Different organisations are going to have different ethical values and not everyone is going to be on the same page, says Blackman, before explaining that ethics in business is more about adopting positions “that are reasonable to take. So, you have a situation where some positions are incompatible but still within the realms of reasonableness, while others are incompatible and are not reasonable. The idea is not that every organisation has to sign up for the same set of values: rather they need to go into AI intentionally choosing values that are going to guide the design development and procurement of AI.”

The areas of AI ethics we’re most likely to meet are bias, transparency and privacy, and these are the core of ‘Ethical Machines’. Blackman says, “there are lots of headlines on these topics that prompt people to ask what we’re going to do about it. The issue here is that it’s not squishy. The ethics system is a complex system.”

‘Ethical Machines’ by Reid Blackman, is from Harvard Business Review Press, £22

Extract

Do we need an AI ethics code?

You’d be forgiven for thinking that there are already proper codes of conduct and regulations to deal with AI. Corporate codes of conduct urge good judgement, integrity and high ethical standards. There are anti-discrimination laws and, for instance, when it comes to self-driving cars, laws against killing and maiming pedestrians, even if it’s a bit rainy. Does AI ethics really require a separate treatment. As it happens, it does.

Corporate codes of conduct govern people’s behaviour where they can be aware of what behaviours are off and on the menu. People know, for the most part, how not to do bad things. If they don’t, there is training that can be offered. In the case of AI, though, ethical risks are not realised as the result of bad behaviour. It’s the result of not thinking through the consequences, not monitoring the AI ‘in the wild’, not knowing what one should be on the look-out for when developing or procuring AI. Put slightly differently, while the ethical risks of AI are not novel – discrimination, invasions of privacy, manslaughter and so on have been around since time immemorial – AI creates novel paths to realise those risks. This means that we need novel ways to block those paths from being travelled.

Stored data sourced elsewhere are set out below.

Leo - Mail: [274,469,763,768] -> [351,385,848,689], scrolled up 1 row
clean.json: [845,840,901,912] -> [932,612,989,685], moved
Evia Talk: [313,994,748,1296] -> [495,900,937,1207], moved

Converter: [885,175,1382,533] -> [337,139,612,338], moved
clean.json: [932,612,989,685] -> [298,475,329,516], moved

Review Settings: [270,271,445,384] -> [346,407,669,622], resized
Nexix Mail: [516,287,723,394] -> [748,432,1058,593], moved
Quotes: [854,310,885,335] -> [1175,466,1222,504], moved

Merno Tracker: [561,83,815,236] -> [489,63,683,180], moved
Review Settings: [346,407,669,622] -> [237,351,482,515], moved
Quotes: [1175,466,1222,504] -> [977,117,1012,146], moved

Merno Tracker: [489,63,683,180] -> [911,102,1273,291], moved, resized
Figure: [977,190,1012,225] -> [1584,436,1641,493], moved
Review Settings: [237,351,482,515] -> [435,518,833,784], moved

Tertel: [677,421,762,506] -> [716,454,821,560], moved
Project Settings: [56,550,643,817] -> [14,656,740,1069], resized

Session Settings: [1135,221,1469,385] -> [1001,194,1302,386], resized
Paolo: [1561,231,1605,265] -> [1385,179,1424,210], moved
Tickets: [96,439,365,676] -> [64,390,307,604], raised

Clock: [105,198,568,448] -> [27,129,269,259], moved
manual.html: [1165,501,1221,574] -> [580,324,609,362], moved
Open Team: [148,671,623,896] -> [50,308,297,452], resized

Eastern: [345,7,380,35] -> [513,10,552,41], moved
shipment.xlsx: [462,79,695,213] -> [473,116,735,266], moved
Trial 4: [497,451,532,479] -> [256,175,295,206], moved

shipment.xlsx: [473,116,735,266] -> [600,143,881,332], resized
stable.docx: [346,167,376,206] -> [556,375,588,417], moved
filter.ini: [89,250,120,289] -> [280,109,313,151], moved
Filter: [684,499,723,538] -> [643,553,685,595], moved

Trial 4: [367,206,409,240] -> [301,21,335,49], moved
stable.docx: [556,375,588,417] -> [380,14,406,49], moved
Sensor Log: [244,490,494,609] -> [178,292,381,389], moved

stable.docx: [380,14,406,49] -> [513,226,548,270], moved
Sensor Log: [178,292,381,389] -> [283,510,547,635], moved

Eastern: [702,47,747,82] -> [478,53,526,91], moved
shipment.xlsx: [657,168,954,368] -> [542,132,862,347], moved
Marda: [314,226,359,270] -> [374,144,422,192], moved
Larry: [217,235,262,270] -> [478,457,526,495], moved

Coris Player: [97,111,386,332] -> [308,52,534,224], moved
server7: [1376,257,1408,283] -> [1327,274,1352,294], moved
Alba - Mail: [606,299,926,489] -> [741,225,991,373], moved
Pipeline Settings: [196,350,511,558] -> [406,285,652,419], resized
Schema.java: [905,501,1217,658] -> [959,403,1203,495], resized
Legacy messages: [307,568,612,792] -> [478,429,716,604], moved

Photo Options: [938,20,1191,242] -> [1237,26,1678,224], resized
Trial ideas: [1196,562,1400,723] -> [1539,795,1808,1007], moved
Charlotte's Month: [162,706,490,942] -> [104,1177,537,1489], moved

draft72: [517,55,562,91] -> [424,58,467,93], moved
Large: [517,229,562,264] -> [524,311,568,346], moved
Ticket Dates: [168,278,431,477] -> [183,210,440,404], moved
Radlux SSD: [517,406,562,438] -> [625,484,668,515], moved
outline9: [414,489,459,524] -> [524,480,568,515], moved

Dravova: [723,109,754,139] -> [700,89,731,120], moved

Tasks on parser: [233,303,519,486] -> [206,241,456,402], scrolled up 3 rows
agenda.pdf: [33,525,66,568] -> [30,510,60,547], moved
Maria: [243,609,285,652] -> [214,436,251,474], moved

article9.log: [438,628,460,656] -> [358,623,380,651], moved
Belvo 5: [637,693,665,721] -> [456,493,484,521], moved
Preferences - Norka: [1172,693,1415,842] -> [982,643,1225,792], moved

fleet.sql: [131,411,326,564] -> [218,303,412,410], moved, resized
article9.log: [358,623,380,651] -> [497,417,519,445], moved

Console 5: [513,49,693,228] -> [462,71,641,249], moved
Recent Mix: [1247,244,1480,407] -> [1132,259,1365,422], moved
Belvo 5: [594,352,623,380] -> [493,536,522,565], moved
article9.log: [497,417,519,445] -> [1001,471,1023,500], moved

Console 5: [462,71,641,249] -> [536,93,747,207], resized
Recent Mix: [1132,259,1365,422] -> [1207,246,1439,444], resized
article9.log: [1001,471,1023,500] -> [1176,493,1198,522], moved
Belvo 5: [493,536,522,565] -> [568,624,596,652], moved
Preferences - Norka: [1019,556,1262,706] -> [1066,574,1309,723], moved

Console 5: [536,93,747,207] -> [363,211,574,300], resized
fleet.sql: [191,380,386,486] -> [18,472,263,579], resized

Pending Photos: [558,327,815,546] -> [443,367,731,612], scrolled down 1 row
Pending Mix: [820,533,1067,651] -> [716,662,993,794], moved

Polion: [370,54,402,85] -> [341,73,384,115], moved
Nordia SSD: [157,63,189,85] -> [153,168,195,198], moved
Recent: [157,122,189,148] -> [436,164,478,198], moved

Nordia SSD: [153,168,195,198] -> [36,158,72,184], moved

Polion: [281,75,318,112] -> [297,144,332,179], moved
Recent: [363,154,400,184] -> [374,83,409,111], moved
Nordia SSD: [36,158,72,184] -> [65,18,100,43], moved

A similar line of thought applies in the case of law and regulations. Since there are new ways to break the law, new techniques need to be created to stop well-intentioned but would-be lawbreakers. That’s easier said than done because some of the techniques for mitigating AI ethical risks run afoul of current law or operate in a way that is legally unproblematic but ethically, and so reputationally, dangerous. This means organisations can be in the unenviable position of having to decide whether to deploy an ethically risky but legally compliant AI, an ethically sound but illegal AI, or to withhold from deploying it at all.

Edited extract from ‘Ethical Machines’ by Reid Blackman, reproduced with permission.